[Collection entries]
Content starts
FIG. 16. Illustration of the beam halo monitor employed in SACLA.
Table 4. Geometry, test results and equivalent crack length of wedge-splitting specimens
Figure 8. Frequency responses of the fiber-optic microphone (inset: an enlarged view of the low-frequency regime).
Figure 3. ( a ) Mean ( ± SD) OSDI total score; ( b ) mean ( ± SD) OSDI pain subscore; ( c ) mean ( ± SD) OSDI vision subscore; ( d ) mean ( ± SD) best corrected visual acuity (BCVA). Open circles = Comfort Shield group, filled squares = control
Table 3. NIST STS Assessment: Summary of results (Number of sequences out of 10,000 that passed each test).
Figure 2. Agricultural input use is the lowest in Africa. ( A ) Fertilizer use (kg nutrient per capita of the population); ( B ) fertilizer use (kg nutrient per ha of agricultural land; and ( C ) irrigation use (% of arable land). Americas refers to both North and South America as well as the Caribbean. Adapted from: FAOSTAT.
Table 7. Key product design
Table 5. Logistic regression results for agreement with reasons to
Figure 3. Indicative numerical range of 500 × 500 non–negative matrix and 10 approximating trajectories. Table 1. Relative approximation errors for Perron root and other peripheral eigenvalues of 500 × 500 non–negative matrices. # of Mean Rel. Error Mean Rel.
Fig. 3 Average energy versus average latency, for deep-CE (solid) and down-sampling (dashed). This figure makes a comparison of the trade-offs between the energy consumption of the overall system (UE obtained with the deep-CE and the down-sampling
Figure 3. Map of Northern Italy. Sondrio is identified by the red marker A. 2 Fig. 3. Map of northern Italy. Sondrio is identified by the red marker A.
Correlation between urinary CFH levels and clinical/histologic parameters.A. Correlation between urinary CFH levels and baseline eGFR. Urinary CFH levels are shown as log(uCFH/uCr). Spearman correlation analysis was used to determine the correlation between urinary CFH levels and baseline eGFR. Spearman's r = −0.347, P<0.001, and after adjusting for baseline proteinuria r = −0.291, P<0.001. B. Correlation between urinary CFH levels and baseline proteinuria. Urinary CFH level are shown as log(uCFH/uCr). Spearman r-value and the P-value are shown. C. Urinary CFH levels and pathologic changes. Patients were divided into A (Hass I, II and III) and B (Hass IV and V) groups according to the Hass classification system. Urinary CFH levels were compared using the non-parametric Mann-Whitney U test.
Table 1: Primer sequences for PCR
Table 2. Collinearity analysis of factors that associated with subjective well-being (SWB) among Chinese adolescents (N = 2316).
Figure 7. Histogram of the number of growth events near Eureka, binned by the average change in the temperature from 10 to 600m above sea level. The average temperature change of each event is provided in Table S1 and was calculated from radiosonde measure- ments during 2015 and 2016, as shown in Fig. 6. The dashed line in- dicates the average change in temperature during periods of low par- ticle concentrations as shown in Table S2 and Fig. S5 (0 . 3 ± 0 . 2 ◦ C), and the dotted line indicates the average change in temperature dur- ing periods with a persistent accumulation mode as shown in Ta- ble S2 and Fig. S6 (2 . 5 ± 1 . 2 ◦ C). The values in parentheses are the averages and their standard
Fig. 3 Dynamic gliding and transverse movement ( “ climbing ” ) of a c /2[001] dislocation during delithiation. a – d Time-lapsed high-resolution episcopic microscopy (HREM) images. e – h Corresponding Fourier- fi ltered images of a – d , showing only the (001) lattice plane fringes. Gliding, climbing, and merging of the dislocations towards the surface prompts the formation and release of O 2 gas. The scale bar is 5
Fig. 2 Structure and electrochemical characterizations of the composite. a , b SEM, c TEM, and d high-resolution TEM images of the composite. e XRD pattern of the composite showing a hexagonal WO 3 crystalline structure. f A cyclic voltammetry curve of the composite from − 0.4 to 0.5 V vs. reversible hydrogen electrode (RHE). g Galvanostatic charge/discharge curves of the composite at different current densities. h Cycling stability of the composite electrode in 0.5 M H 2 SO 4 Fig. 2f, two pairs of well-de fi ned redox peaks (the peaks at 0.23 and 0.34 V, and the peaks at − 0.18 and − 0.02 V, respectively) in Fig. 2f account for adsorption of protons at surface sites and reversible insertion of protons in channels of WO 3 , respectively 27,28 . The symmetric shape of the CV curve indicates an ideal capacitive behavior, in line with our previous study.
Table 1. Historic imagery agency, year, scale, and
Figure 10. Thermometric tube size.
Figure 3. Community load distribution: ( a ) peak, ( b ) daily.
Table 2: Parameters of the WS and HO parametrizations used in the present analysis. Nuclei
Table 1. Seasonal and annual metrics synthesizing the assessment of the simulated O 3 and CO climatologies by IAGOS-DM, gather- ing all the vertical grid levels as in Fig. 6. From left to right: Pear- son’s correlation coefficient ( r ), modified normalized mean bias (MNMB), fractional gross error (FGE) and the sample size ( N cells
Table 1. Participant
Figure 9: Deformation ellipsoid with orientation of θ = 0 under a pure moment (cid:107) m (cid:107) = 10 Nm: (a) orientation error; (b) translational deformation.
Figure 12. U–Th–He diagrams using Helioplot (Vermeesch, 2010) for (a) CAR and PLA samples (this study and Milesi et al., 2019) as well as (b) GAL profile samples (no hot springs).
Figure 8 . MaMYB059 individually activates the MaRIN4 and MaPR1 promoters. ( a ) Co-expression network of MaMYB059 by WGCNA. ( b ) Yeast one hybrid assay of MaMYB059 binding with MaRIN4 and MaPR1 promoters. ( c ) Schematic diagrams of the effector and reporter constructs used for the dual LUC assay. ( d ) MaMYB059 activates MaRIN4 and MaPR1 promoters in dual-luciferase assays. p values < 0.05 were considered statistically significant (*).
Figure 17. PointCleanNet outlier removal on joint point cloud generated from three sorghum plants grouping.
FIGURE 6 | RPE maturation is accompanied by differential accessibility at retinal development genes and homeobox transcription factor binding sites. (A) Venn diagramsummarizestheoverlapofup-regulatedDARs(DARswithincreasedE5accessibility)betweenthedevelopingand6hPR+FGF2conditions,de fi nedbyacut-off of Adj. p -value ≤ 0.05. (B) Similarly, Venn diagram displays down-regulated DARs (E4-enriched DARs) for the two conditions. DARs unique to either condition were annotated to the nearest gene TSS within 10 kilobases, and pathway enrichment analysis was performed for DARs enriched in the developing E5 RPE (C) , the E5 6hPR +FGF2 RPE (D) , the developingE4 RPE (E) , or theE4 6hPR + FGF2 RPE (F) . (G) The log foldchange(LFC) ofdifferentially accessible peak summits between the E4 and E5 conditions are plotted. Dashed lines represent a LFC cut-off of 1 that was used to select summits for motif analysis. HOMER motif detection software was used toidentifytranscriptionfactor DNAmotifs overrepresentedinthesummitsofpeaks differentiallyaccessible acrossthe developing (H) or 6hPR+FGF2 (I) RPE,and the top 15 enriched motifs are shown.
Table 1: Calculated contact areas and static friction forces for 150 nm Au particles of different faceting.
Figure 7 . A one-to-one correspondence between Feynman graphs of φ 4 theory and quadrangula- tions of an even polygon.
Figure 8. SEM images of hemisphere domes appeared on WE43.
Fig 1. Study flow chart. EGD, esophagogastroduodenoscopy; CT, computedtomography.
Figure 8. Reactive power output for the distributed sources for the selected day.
Content ends
Transcribe the lines above between the line holding "Figure 3. ( a" and the line holding "Table 3. NIST", inclusive, exactly as they stand and with nothing added.

Figure 3. ( a ) Mean ( ± SD) OSDI total score; ( b ) mean ( ± SD) OSDI pain subscore; ( c ) mean ( ± SD) OSDI vision subscore; ( d ) mean ( ± SD) best corrected visual acuity (BCVA). Open circles = Comfort Shield group, filled squares = control
Table 3. NIST STS Assessment: Summary of results (Number of sequences out of 10,000 that passed each test).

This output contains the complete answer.